» **Exercise text**:
▶
Also, don't forget *Bruckner's String Quintet*! http://www.amazon.com/Bruckner-s-two-viola-Quintet/lm/R6QFBPLQ9D282/ref=cm_lm_byauthor_title_full


----------



## Polednice (Sep 13, 2009)

Any Brucknerites familiar with Marek Janowski's recordings (5, 6, 8 & 9) with the Swiss Romande Orchestra? What do you think of them?


----------



## violadamore2 (Mar 6, 2010)

for absolutely FREE, you can hear the last 6 Bruckner symphonies with Barenboim and the Berlin Statteskappele.

They were just posted this week at this link---
http://liveweb.arte.tv/fr/video/Cycle_Bruckner___Symphonie_n__6/

more info 
http://www.abruckner.com/editorsnote/news/barenboimsemicycle


----------



## Xaltotun (Sep 3, 2010)

elgars ghost said:


> A suggested cycle:
> 
> 00, Tintner
> 1, Sawallisch
> ...


I listened to Gielen's #3 a while ago and it was mind-blowing. Breathtaking, long pauses, and a general feeling of a sweeping, giant tidal wave. I love Gielen!


----------



## Jeremy Marchant (Mar 11, 2010)

If you're coming out of a Mahler phase and moving onto Bruckner, I would suggest trying Franz Schmidt's fourth symphony as well. (You can hear it on Spotify - search for Franz Schmidt - though unfortunately one movement is missing!)


----------



## World Violist (May 31, 2007)

Also look for Tennstedt's live Bruckner CDs. He has a wonderful feel for this music, and his released live performances are almost uniformly nothing short of extraordinary. There are live recordings out there of 3 (one, with the Bavarian Radio Symphony on Profil), 4 (two; one with the London Philharmonic on their house label and one with the Berlin Philharmonic on Testament), 7 (one on the LPO label), and 8 (at least two; one on the LPO label and one with the BPO on Testament).


----------



## superhorn (Mar 23, 2010)

Any time you have difficulty finding any classical CD, check this site :
arkivmusic.com. It's by far the best place for hard to find classical CDs and DVDs.
And their overall selection is fantastic. You can look anything up by either composer or performer alphabetically. There is a section for composers,one for conductors, and one for 
individual instrumentalists,singers,orchestras and chamber ensembles, and an entire section devoted to opera. 
There are so many superlative Bruckner recordings : You can't go wrong with the DG set of all 9 with Karajan and the Berlin Philharmonic, or the Eugen Jochum sets on EMI with the Staatskapelle,Dresden or on DG divided between the Berlin Phil. and Bavarian Radio symphony. 
There are many different ones with Gunter Wand, such as the analog set on the 9 with the Cologne Radio symphony or the digital R.C.A. ones of 4-9 with the NDR symphony of Hamburg. 
Other outstanding Bruckner symphony recordings include ones by Riccardo Chailly and Solti on Decca (xcomplete sets.
◀
» **Complete the following**:
• A. List every conductor named in superhorn's post in the Bruckner forum thread.
• B. In the Bruckner forum thread, which orchestra plays on the Marek Janowski recordings that Polednice asks about?

» **The data**:
▶
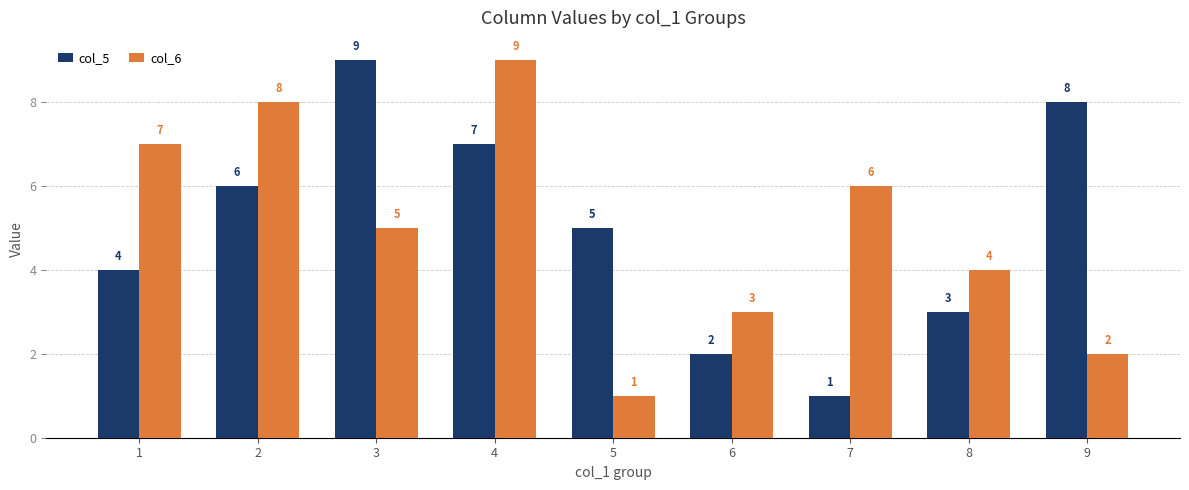

What is the maximum value for col_5?

9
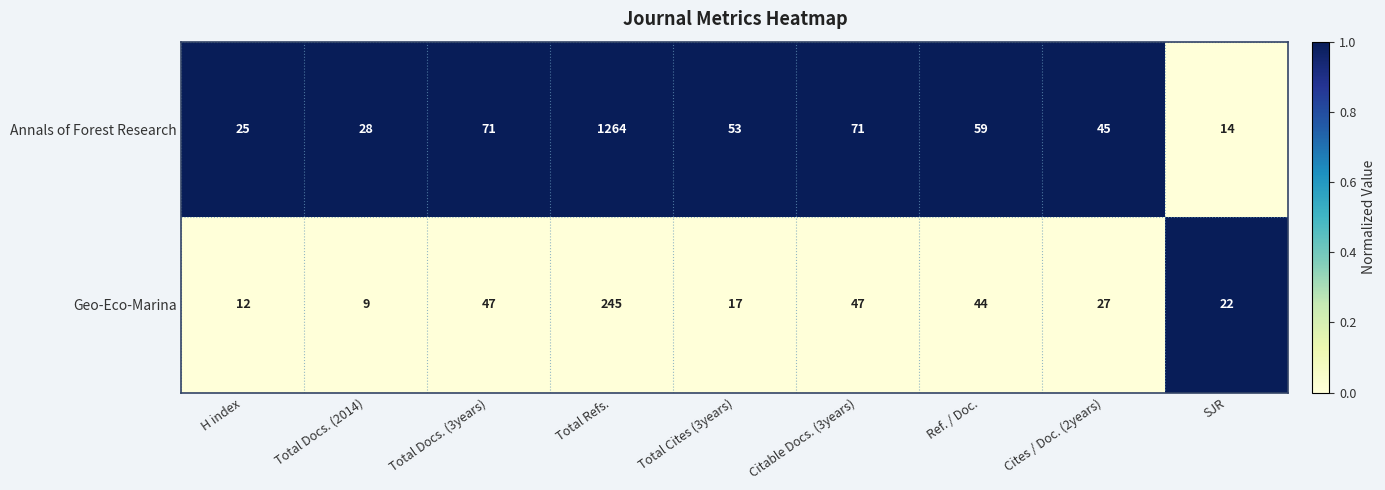

Count the number of data series in this chart.

2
◀
» **Responses in order**:
• A. Karajan, Eugen Jochum, Gunter Wand, Riccardo Chailly, Solti

• B. The Swiss Romande Orchestra